Tell me what you did on your trip to Chicago to the convention. Do you remember what year that was?
CONSTANCE MYERS:
No. That's the disgraceful story. He told me I couldn't go. That's all you had to do was tell me I couldn't do it. I didn't have the clothes to go with Annie. My sister was visiting me from Boston and she had beautiful clothes. She was just my size.
CONSTANCE MYERS:
Was this Annie?
EULALIE SALLEY:
Uh huh, Annie Wright was from Augusta. Mattie was my sister, Mrs. Hall.
CONSTANCE MYERS:
Annie Wright of Augusta?
EULALIE SALLEY:
Annie Wright wanted me to go with her. Said, "If you go and you meet Mrs. Catt and Maude Wood Park and Anna Howard Shaw and all of those wonderful women, you'll be inspired and you'll come back home and you'll help with this organization. We'll go places.
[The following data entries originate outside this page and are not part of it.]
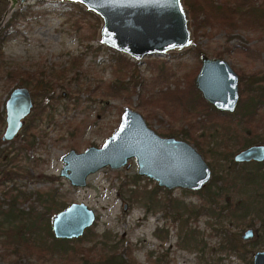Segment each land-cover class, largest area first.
<instances>
[{
	"label": "rangeland",
	"instance_id": "obj_1",
	"mask_svg": "<svg viewBox=\"0 0 264 264\" xmlns=\"http://www.w3.org/2000/svg\"><path fill=\"white\" fill-rule=\"evenodd\" d=\"M70 4L72 3L49 0H21L11 13L20 12L14 26L8 28L3 37L1 58L4 65H19L21 69L30 72L37 65H43L46 69L52 64L56 67L63 66L67 68L66 79H71L69 84L59 81L62 85L50 92L53 95L51 99L35 96L44 111L41 117L36 116L29 120L35 125L33 146L24 139V128L11 141L0 140V149L10 159L15 155L16 147L22 148L13 169L19 167L22 174L12 181H3L0 200H3L2 192L14 185L23 194L22 208L34 206L39 212H43L44 208L36 203L33 194L37 190L46 192V200H49L47 203L55 208L49 219L50 225L53 215L63 209L62 203L65 206L72 202L83 203L93 210L95 220L80 237L67 240H75L71 243L85 247L91 245L92 239L104 240L103 234L108 233L111 242L120 240L129 244L131 257L136 264H249V261L252 264L254 252L264 249V235L257 230L259 221L251 217L252 213L247 215L245 223H241L225 211L220 217L207 212L208 207L222 206L226 200V197L214 195L217 191V183L214 182L217 181L216 176L225 173L229 162L219 155V152L223 153L221 146L227 139L209 137L208 134L214 130H207V135H201L204 123L201 122L199 113L191 112L190 108L187 115L192 126L180 123L161 112L153 114L147 106H138L140 96L137 92L143 93L144 89L153 92L154 78L159 72L158 67L162 66L160 63L164 62L161 74L168 75L167 80L178 77L182 84L186 72L197 69L196 76L200 68V55L197 56L193 51H182L183 53H175L177 56L169 53L135 60L127 54L100 44L96 37L99 19L84 14V9L79 5ZM7 5V0H0L2 14ZM8 19L0 27H4ZM94 25V36L91 37ZM195 43L211 58L215 57L214 53L224 50L223 59L235 71L241 72V80L246 84L243 93H240V105L244 104L246 107V101L251 95L255 96L254 91L262 89L261 84L264 82V31L250 27L232 32L227 39L224 31L212 30L207 35H199ZM119 54L129 58L132 64L125 68L128 73L120 77L127 88L111 95L107 86L117 82L111 59ZM74 60L80 64L79 69L70 67ZM131 73L133 79L128 76ZM240 82L239 78V87ZM169 84L172 86V83ZM6 85L7 81L0 73L1 102H5L8 93L15 87L10 86L8 89ZM161 85L162 83H156L155 89ZM88 89H91L92 94ZM126 106L139 112L147 126L159 136L184 140L195 147L193 140L183 133L189 129L193 138L201 144L202 152L195 148L211 168L213 183L197 191L178 187L166 189L158 186L153 179L139 175L135 158L129 159L126 165L118 169H99L90 174L85 186L81 187L72 186L66 178L60 176L63 156L71 149L81 152L90 145L100 147L117 128L120 115ZM178 110L182 112L183 108ZM4 126L3 124L0 127V137ZM171 128L174 135H166ZM234 152H226L225 155L228 153V156H232ZM135 176L138 177L134 178ZM154 186L158 188L160 198L169 191L171 197L197 209L198 215L187 218L185 214L183 218L187 219L186 225L181 230L180 222L171 215L159 207L150 208L139 196H131L133 190L152 189ZM225 191L223 190L224 193ZM233 191L226 192L228 195L233 194V200L251 198L253 192L254 196L258 192L252 190L251 186L241 191L239 187ZM249 227L254 229V235L252 239L244 241L240 235ZM225 230L240 240L241 245H245L243 250L235 252L220 247ZM189 231H193V235L190 233L191 235L186 236ZM188 236L192 238L187 239ZM244 251L245 259H241L240 254ZM10 259L12 258H8ZM0 264L10 262L7 259L0 260Z\"/></svg>",
	"mask_w": 264,
	"mask_h": 264
},
{
	"label": "trees",
	"instance_id": "obj_2",
	"mask_svg": "<svg viewBox=\"0 0 264 264\" xmlns=\"http://www.w3.org/2000/svg\"><path fill=\"white\" fill-rule=\"evenodd\" d=\"M184 4L190 10L194 45L183 52L193 51L196 52L197 56L204 54L202 48L195 41L199 35H207L212 30L224 31L227 33V39L230 38L232 32L250 29V27L254 29L259 28L260 31H264V0H184ZM70 6H75V4H70ZM18 13L20 12L12 14L4 27H0V73H2L7 81L8 85L6 86L8 89L10 86L17 85L31 86L36 91L40 90L41 96H46L49 91L54 90L56 85H62V83L58 82L63 81V78L67 75V68L63 66L56 67V65L52 64L50 68L46 69L43 65H37L36 69L30 72L21 69L19 65L5 66L2 61L1 45L3 37L6 30L14 26ZM83 13L95 18L89 12L83 10ZM1 19L2 12H0V21ZM95 26H93L92 33H90L91 37L94 36ZM244 48L247 47L244 46ZM224 53V50L216 52L214 53V58H223ZM177 55L175 53L171 54V56ZM129 60V58L122 54L111 59L113 70L117 74V82L110 83L107 86L111 95L120 93L127 88L120 77L123 76L122 74L128 73L125 72V68L127 69L132 64ZM160 64L162 66L158 67L159 72H157L154 78L153 92L147 89H144L143 93L136 91L140 96L138 102L140 108L147 106L153 114L161 112L180 123L192 126L190 117L187 115L190 113V108L191 112L199 113L201 122L206 123L205 125L221 121L223 132L227 131L229 134H238L240 136L245 135L242 141H238V146L254 141H262L264 143V82L261 84L262 89L254 91L255 96L251 95V98L246 101V107L244 104L240 105L239 103L238 111L242 113L240 114V118L237 119L238 123H236V126H232L231 128V126L223 125L224 114L216 112L210 104L201 98L199 92L194 87V75L197 69L186 72L181 84L178 77L167 80L168 75L163 76L161 74L164 62ZM70 67H77L76 69H79L80 64L77 60H74L71 62ZM237 72L242 78L241 72L239 70ZM128 76L132 79L134 78L133 73ZM141 82L142 80H140ZM156 83H162V85L155 89ZM169 83H172V86ZM241 86L243 89L246 87V84L241 81ZM88 91L92 94L91 89H88ZM3 103L0 101V127L4 123V110L1 109ZM179 108H183V111L179 112ZM42 114L43 107L39 106V101L37 100L34 115L41 117ZM246 116L247 118H244ZM238 126L244 129L241 130ZM23 133L24 139L27 140L30 146H33L32 140L35 135L34 123L30 122L25 125ZM183 133H186V131L184 130ZM166 135H174L172 128ZM185 136L190 137L195 147L200 149L198 141L191 134H185ZM21 149L20 147H16L14 149L16 153L11 159L6 156L5 151L0 149V187L5 179L12 181L17 175L22 174L19 167L13 170L15 162L22 152ZM251 176H253L251 180L248 179L250 175H241V179L238 178L239 176L233 175L229 180H222L220 183L214 182V184L217 183V191L214 192V195L216 197H226V200L222 206L208 207L207 212L220 217L222 216V212L225 211L230 217L241 223H245L247 215L252 213L251 217L259 221L257 230L264 235V175L255 171ZM137 177L135 176L134 178ZM44 178L49 177L44 176ZM240 180L242 183H245L246 180L253 182V190H257V184H260L261 189H259L255 196L252 195L251 198L244 197L243 199L233 200V194L230 193L228 195L226 192L238 189ZM211 183L213 182L210 181L206 186ZM14 190L15 192H13ZM223 190H226L225 193ZM165 194V196L160 198L156 186L152 189L144 188L140 191H131V196L141 197L150 208L159 207L166 214L178 220L180 222L179 228L181 230L184 229L186 225L185 220L187 219H184L183 216L186 214L187 218L195 217L199 213L198 210L194 207H188L178 199L171 197L169 191H166ZM2 195L3 200H0V260L7 259V262H10V264H136L131 257L129 244L120 240L111 242L108 233L103 234L104 240L92 239L91 245L85 247L80 244L71 243L75 240L55 238L51 232L50 217H48V215L51 216L55 208L47 203L49 200H46V196H48L46 192L43 193L37 190L33 194L36 203L41 204L44 208L43 212H39L34 206L27 209L22 208L23 194L14 185L9 190L2 192ZM214 201L216 204L215 198ZM61 207L65 208L66 206L62 203ZM192 232L189 231L186 236L191 235ZM188 238L192 237L188 236ZM220 247L225 250L239 252L244 249L245 245H241L240 240L225 230ZM245 252L240 254L241 259H245ZM8 258L12 259L8 260Z\"/></svg>",
	"mask_w": 264,
	"mask_h": 264
},
{
	"label": "water",
	"instance_id": "obj_3",
	"mask_svg": "<svg viewBox=\"0 0 264 264\" xmlns=\"http://www.w3.org/2000/svg\"><path fill=\"white\" fill-rule=\"evenodd\" d=\"M7 0L0 24L6 21L18 2ZM77 4L99 19L97 41L135 60L188 50L194 45L189 8L184 0H49ZM194 86L201 97L218 111L233 112L239 100L238 75L223 58L200 56ZM32 107L26 87L10 90L5 102V129L2 139L12 140ZM135 158L137 173L166 189L197 191L209 180L210 169L197 149L184 140L161 137L149 128L143 116L124 107L115 131L100 147L81 152L69 150L62 158L60 176L72 186H85L87 177L101 168L118 169ZM236 161L264 159V145H250L234 156ZM95 220L93 210L72 202L51 219V232L58 239L80 237ZM246 228L240 238L253 237ZM252 264H264V249L252 256Z\"/></svg>",
	"mask_w": 264,
	"mask_h": 264
},
{
	"label": "flooded vegetation",
	"instance_id": "obj_4",
	"mask_svg": "<svg viewBox=\"0 0 264 264\" xmlns=\"http://www.w3.org/2000/svg\"><path fill=\"white\" fill-rule=\"evenodd\" d=\"M232 67V66H231ZM35 69H33L32 71H34ZM234 70V69H233ZM235 71V70H234ZM235 73L238 75V89H239V100H238V102H237V105H236V108H235V110L233 111V112H227V111H218V110H216L215 109V111L216 112H218V113H220V114H224V121H223V125L224 126H231V125H233V126H236V123H238V118H240V114L242 113V112H239L238 111V108H239V103H240V100H241V98H240V93L243 91V89H242V86H241V82H240V87H239V78H240V81H242L241 80V77H240V75L238 74V72L237 71H235ZM37 76H41V75H37ZM66 77H67V75L63 78V81H64V83H66V84H69V79H71V78H69V79H66ZM17 86H23V87H26L27 89H28V91H29V93H30V96H31V100H32V107H31V109H30V111H29V113H28V115L27 116H25L24 117V119H23V121H22V127H21V129L22 128H24V126L25 125H27L28 123H30L29 122V120L30 119H34L36 116L34 115V112L36 111V106H37V100L35 99V96L36 97H40L41 95V92H40V90H38V91H36L35 89H33V87H31V86H25V85H17ZM17 86H15V87H17ZM57 86H59V84L58 85H56L55 87H57ZM29 87H31L32 89H30ZM195 87V86H194ZM197 90V89H196ZM53 90H51V91H49L48 92V94L46 95V96H42V97H47L48 99H51V98H53L52 96L53 95H51L50 94V92H52ZM198 91V90H197ZM199 92V91H198ZM243 93V92H242ZM200 94V93H199ZM200 96H201V94H200ZM202 98V97H201ZM203 99V98H202ZM204 100V99H203ZM205 101V100H204ZM206 102V101H205ZM209 104V103H208ZM40 107H43V106H40ZM213 108V107H212ZM1 109H3L4 110V103H3V106L1 107ZM43 111H44V107H43ZM219 116V115H218ZM38 117V116H37ZM220 117V116H219ZM244 118H247V116L246 117H244ZM27 122V123H26ZM26 123V124H25ZM33 123V122H32ZM234 123V124H233ZM4 125H5V110H4V123H3ZM2 124V125H3ZM206 124V123H205ZM205 124H203V126L201 127L203 130H202V132H203V134H201V135H204V134H206V132L205 131H207V130H214L213 132H211V134H208V136L209 137H211V138H214L215 136H217V137H219V138H224V139H227L226 141L227 142H224L223 143V145L221 146L222 147V150H223V153H221V152H219V155H221V156H224V159L223 160H228L229 162H227L228 163V165L226 166V168H225V173H223L222 174V176H216V178H217V182L218 183H220L222 180H229L233 175H235V176H239L238 178L239 179H241V175H244V176H248V175H250V177L248 178V179H250L251 180V178H253V176H251L252 175V173L253 172H258V173H261V175H264V159L262 160V161H258V160H254V159H251V160H249V161H236L235 159H234V156L236 155V153H238L240 150H242V149H244V148H246V147H248V146H250V145H255V144H261V145H264V143L262 142V141H254V142H252V143H245V144H243L242 146H238V141L239 140H241L242 141V139H244V137H245V135H242V136H240V135H238V134H229L227 131L226 132H223L222 131V128H221V124H222V122L221 121H216V122H213V123H210V124H207V125H205ZM212 127H213V129H212ZM238 127H240V126H238ZM214 128H217V129H214ZM232 128V127H231ZM4 129H5V126H4ZM20 129V130H21ZM239 129H241V130H243L244 128H239ZM19 130V131H20ZM18 131V132H19ZM3 132H4V130H3ZM18 134V133H17ZM185 134H188V135H190V130L189 129H187L186 130V133ZM207 135V134H206ZM2 136H3V133H2ZM2 136L0 137V140H3L2 139ZM188 137V136H187ZM188 138H190V137H188ZM13 140V139H12ZM232 140V141H231ZM9 141H11V140H9ZM231 141V142H230ZM10 143V142H9ZM232 143V144H231ZM242 143V142H241ZM222 144V143H221ZM200 145V151L202 152L203 150H202V147H201V144H199ZM90 146H94V145H90ZM233 146V147H232ZM89 147V146H88ZM86 149V148H85ZM228 149H230V150H228ZM235 151L234 153H233V155L231 156V155H227L229 152H232V151ZM197 151H198V149H197ZM199 152V151H198ZM226 152H228L226 155H225V153ZM200 153V152H199ZM200 155H201V153H200ZM202 156V155H201ZM231 156V157H230ZM203 158V157H202ZM204 160V159H203ZM205 161V160H204ZM63 162V161H62ZM206 162V161H205ZM207 164V163H206ZM208 165V164H207ZM209 167V166H208ZM209 169H210V178H209V180L201 187V189L203 188V187H205L206 186V184H208L210 181H211V179H212V170H211V168L209 167ZM214 175V174H213ZM250 180H246V182L245 183H242L241 182V180H240V184H239V187H240V191H241V189H243L244 190V188H247V187H249V186H251V189L253 190V182H251ZM257 191H259V189H261V187H260V184H257ZM255 194H257V192H255ZM253 195H254V192H253ZM249 228H251L252 230H253V233H254V229L252 228V227H249ZM254 235V234H253ZM252 239V238H251ZM248 240H250V239H248ZM248 240H245V241H248Z\"/></svg>",
	"mask_w": 264,
	"mask_h": 264
},
{
	"label": "bare ground",
	"instance_id": "obj_5",
	"mask_svg": "<svg viewBox=\"0 0 264 264\" xmlns=\"http://www.w3.org/2000/svg\"><path fill=\"white\" fill-rule=\"evenodd\" d=\"M50 217V216H49Z\"/></svg>",
	"mask_w": 264,
	"mask_h": 264
}]
</instances>
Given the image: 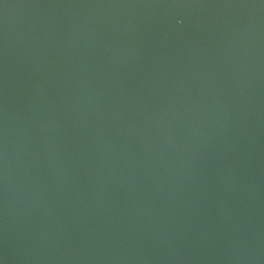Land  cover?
Returning a JSON list of instances; mask_svg holds the SVG:
<instances>
[{
	"label": "water",
	"instance_id": "1",
	"mask_svg": "<svg viewBox=\"0 0 264 264\" xmlns=\"http://www.w3.org/2000/svg\"><path fill=\"white\" fill-rule=\"evenodd\" d=\"M0 264H264V0H0Z\"/></svg>",
	"mask_w": 264,
	"mask_h": 264
}]
</instances>
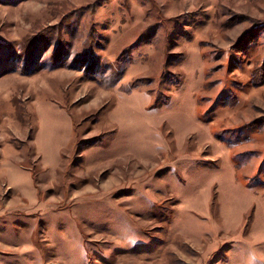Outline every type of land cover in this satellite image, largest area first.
Wrapping results in <instances>:
<instances>
[{
    "label": "rangeland",
    "instance_id": "obj_1",
    "mask_svg": "<svg viewBox=\"0 0 264 264\" xmlns=\"http://www.w3.org/2000/svg\"><path fill=\"white\" fill-rule=\"evenodd\" d=\"M0 264H264V0H0Z\"/></svg>",
    "mask_w": 264,
    "mask_h": 264
}]
</instances>
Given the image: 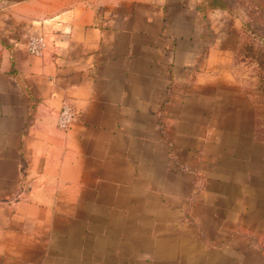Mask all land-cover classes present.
<instances>
[{"label":"crops","instance_id":"1","mask_svg":"<svg viewBox=\"0 0 264 264\" xmlns=\"http://www.w3.org/2000/svg\"><path fill=\"white\" fill-rule=\"evenodd\" d=\"M0 1V264H264L240 18L206 0Z\"/></svg>","mask_w":264,"mask_h":264},{"label":"rangeland","instance_id":"2","mask_svg":"<svg viewBox=\"0 0 264 264\" xmlns=\"http://www.w3.org/2000/svg\"><path fill=\"white\" fill-rule=\"evenodd\" d=\"M1 2V1H0ZM242 21L237 78L245 86H257L264 117V0H215Z\"/></svg>","mask_w":264,"mask_h":264},{"label":"built area","instance_id":"3","mask_svg":"<svg viewBox=\"0 0 264 264\" xmlns=\"http://www.w3.org/2000/svg\"><path fill=\"white\" fill-rule=\"evenodd\" d=\"M27 51L33 55H42L46 48V41L43 36H31L27 41ZM76 119V112L68 102H63L55 116V124L60 129L68 128Z\"/></svg>","mask_w":264,"mask_h":264},{"label":"trees","instance_id":"4","mask_svg":"<svg viewBox=\"0 0 264 264\" xmlns=\"http://www.w3.org/2000/svg\"><path fill=\"white\" fill-rule=\"evenodd\" d=\"M215 0H206L207 5H209L210 7H219V8H225L224 4H218V2L215 4L214 3ZM219 1V0H218ZM227 10V9H226ZM238 51H240V46L238 47Z\"/></svg>","mask_w":264,"mask_h":264}]
</instances>
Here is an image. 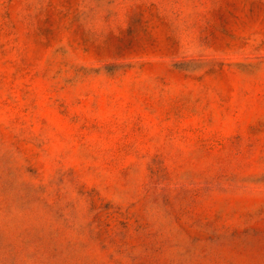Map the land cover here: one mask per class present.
<instances>
[{
	"label": "rangeland",
	"instance_id": "obj_1",
	"mask_svg": "<svg viewBox=\"0 0 264 264\" xmlns=\"http://www.w3.org/2000/svg\"><path fill=\"white\" fill-rule=\"evenodd\" d=\"M0 264H264V0H0Z\"/></svg>",
	"mask_w": 264,
	"mask_h": 264
}]
</instances>
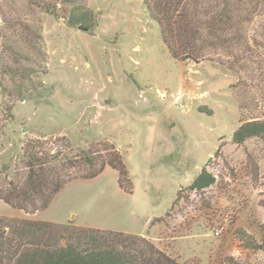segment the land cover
I'll list each match as a JSON object with an SVG mask.
<instances>
[{
  "label": "rangeland",
  "instance_id": "rangeland-1",
  "mask_svg": "<svg viewBox=\"0 0 264 264\" xmlns=\"http://www.w3.org/2000/svg\"><path fill=\"white\" fill-rule=\"evenodd\" d=\"M144 1L84 0L95 26L83 31L27 0H0V27L39 28L44 60L28 49L37 73L27 85L48 100L18 99L0 75L11 88L0 94V186L21 178L31 139L68 142L70 156L119 152L132 185L121 189L106 165L66 184L44 210L0 201V217L142 236L180 264H264V138L232 141L241 121L264 119V57L253 64L238 52L234 70L218 56L174 59ZM249 36L264 44L262 31ZM203 169L214 183L190 190Z\"/></svg>",
  "mask_w": 264,
  "mask_h": 264
},
{
  "label": "trees",
  "instance_id": "trees-1",
  "mask_svg": "<svg viewBox=\"0 0 264 264\" xmlns=\"http://www.w3.org/2000/svg\"><path fill=\"white\" fill-rule=\"evenodd\" d=\"M144 5L174 59L214 61L218 56V64L234 70L238 65V52L250 54L247 59L253 64H257L254 59L264 57V44H258L249 36V32L264 33V0H145ZM27 7L62 18L69 26L82 27L85 31L95 26V17L84 0H27ZM3 23L0 27L1 78L9 77L18 99L36 98L39 99L36 103H48L47 99H41V93L27 85L33 83L37 73L30 66L34 61L28 49L44 60L38 26L23 21L14 25L7 20ZM7 27L12 35L11 43L2 31ZM221 54L232 60L224 61L219 57ZM259 70H262L261 65ZM8 88L0 83V94L10 96L11 88ZM44 88L47 97L52 87ZM6 112L10 114V107ZM251 138H264V119L241 121L232 134L236 144ZM47 145V141L39 139L24 144L21 178L0 186V201L24 211L44 210L66 184L75 179H93L106 165L117 171L118 186L131 193L128 168L119 152H111L108 159L84 150L70 156L68 142L55 147ZM214 180V176L203 169L188 188L201 191ZM0 264L180 263L142 236L0 217Z\"/></svg>",
  "mask_w": 264,
  "mask_h": 264
},
{
  "label": "water",
  "instance_id": "water-1",
  "mask_svg": "<svg viewBox=\"0 0 264 264\" xmlns=\"http://www.w3.org/2000/svg\"><path fill=\"white\" fill-rule=\"evenodd\" d=\"M79 29H81V30H83V31H85V29H83L82 27H78Z\"/></svg>",
  "mask_w": 264,
  "mask_h": 264
}]
</instances>
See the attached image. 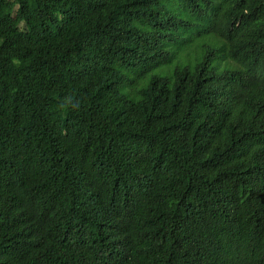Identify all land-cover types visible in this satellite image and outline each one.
<instances>
[{"label": "trees", "instance_id": "trees-1", "mask_svg": "<svg viewBox=\"0 0 264 264\" xmlns=\"http://www.w3.org/2000/svg\"><path fill=\"white\" fill-rule=\"evenodd\" d=\"M0 264H264V0H0Z\"/></svg>", "mask_w": 264, "mask_h": 264}, {"label": "rangeland", "instance_id": "rangeland-1", "mask_svg": "<svg viewBox=\"0 0 264 264\" xmlns=\"http://www.w3.org/2000/svg\"><path fill=\"white\" fill-rule=\"evenodd\" d=\"M195 46H184L183 51L189 52L193 50ZM174 71V64L162 66L157 69H151L150 71H144L143 69H137L130 71L128 74V80L126 87L119 90L120 94L131 99L132 101H138L140 99L139 91L144 89L153 75L164 74L172 75Z\"/></svg>", "mask_w": 264, "mask_h": 264}]
</instances>
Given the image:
I want you to go." I said, "Annie, I don't have the clothes and I don't have the money." She said, "There'll be a way, and now you put your mind to it." So I put what little mind I had to it and I decided to borrow my sister's clothes. Then I wondered how I'd get that money. This is disgraceful. I'm convicting myself of murder and thievery. I got up early every morning. He Mr. Salley always carried a lot of money in his pocketbook. I salved my conscience by saying, whatever is his is mine and he said when he married me that a third of his he endowed me with. So, I'm entitled to a third. So every morning early I'd get up ahead of him and I'd take a certain amount out of his pocketbook, (he never missed it,) until I got enough to go to Chicago. I called up Annie and I said, "I've got the money. I've got the clothes. Annie, we can go." So we went. It was just a revelation to see the difference between the little women I had known and those big women. It just inspired me.
CONSTANCE MYERS:
Where did you stay and how long was the convention?
EULALIE SALLEY:
We stayed three or four days. I don't know where we stayed. The rest of it is very vague.
CONSTANCE MYERS:
Do you not remember the events of the convention, the speeches that you heard?
EULALIE SALLEY:
It was a national suffrage convention.
CONSTANCE MYERS:
What year, do you remember that?
EULALIE SALLEY:
That's why I want to get at my diary. It will tell you the exact year and date. But I don't remember. It's been at least seventy-five years. That's a long time to remember.
CONSTANCE MYERS:
Yes, but it did inspire you further in the cause?
EULALIE SALLEY:
Yes, it just fired me to go ahead in that cause.